_Stated task_: Show each line of the records below that contains the word "left", copied in full.

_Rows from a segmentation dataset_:
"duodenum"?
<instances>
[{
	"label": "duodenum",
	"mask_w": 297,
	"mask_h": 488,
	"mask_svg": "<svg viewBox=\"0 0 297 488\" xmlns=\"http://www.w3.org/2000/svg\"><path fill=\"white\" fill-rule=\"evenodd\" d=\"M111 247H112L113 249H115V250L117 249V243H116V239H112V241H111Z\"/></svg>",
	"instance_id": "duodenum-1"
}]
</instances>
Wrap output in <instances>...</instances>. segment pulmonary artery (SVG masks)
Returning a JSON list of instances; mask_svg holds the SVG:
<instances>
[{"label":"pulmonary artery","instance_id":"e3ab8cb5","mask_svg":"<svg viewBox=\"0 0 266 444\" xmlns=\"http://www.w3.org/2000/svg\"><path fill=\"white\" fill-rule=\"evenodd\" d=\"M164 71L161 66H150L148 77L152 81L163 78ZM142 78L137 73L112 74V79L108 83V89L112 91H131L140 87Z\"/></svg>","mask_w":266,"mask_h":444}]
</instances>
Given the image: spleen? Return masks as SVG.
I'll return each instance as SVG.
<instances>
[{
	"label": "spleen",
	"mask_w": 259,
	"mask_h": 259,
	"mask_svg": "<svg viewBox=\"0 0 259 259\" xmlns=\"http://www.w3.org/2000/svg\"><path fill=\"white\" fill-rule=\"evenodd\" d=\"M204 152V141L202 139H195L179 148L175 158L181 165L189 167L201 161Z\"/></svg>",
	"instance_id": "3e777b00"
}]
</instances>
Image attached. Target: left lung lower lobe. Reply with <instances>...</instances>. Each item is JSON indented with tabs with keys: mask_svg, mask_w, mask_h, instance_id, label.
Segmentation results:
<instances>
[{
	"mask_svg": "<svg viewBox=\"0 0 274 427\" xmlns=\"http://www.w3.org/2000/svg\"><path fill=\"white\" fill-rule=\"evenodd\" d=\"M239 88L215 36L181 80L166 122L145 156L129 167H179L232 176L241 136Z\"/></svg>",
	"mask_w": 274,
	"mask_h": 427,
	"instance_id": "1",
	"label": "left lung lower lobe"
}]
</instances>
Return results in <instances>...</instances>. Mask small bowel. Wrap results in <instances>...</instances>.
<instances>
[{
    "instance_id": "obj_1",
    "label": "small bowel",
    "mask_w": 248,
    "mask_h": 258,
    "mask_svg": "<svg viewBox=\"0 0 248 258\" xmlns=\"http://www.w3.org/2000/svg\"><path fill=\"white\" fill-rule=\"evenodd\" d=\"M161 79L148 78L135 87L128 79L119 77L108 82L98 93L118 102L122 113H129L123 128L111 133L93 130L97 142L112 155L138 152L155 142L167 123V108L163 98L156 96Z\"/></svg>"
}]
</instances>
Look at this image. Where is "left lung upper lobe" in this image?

_The output_:
Image attached. Target: left lung lower lobe. Reply with <instances>...</instances>. Each item is JSON indented with tabs with keys: mask_svg, mask_w, mask_h, instance_id, label.
	"label": "left lung lower lobe"
Look at this image. Where is "left lung upper lobe" in this image?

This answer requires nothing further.